In Soviet linguistics, the theory of the word form was developed by A. I. Smirnitskii, who elaborated the views of F. F. Fortunatov, A. M. Peshkovskii, and V. A. Bogoroditskii. Smirnitskii distinguished three aspects in the structure of a word form: the individualizing (lexical) aspect, which is expressed by the word’s root, the class (specifically grammatical) aspect, and the strictly formal aspect (the actual grammatical form). An example of the class and formal aspects is the inflectional ending of the word form gorodov.


Word Form 

(1) The aggregate of the morphological and phonological markers of a word that determine its grammatical meaning.

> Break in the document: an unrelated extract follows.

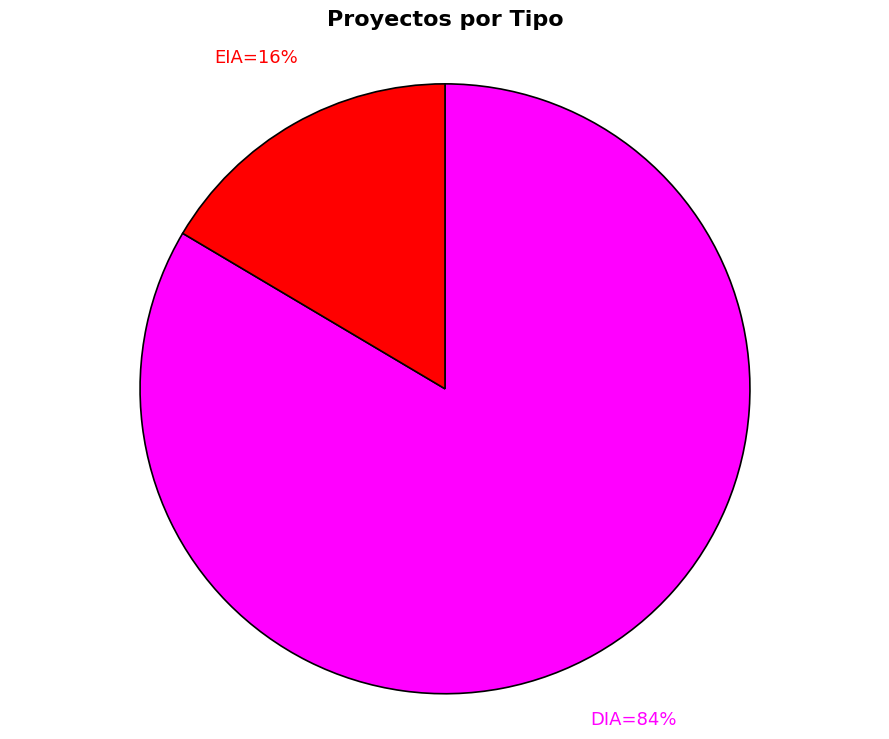

To the nearest percent, what is the average slice percentage?

50%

For example, the morphemes of the Russian word uchitel’nitsa (uchi-tel’-nits-a, “teacher”) indicate that it is a singular feminine noun in the nominative case. In the Afar language of Ethiopia, the phonological characteristics of the word fak indicate that it is an imperative second person singular verb form, since that is the only grammatical form which ends in a consonant. The concept of word form originated as part of the formal morphological approach to language developed by F. F. Fortunatov. To Fortunatov, word form was a word’s divisibility into morphemes that permits the word’s grammatical meaning to be determined.

(2) A word in particular grammatical form. For example, the Russian stolu is the dative singular form of the noun stol (“table”).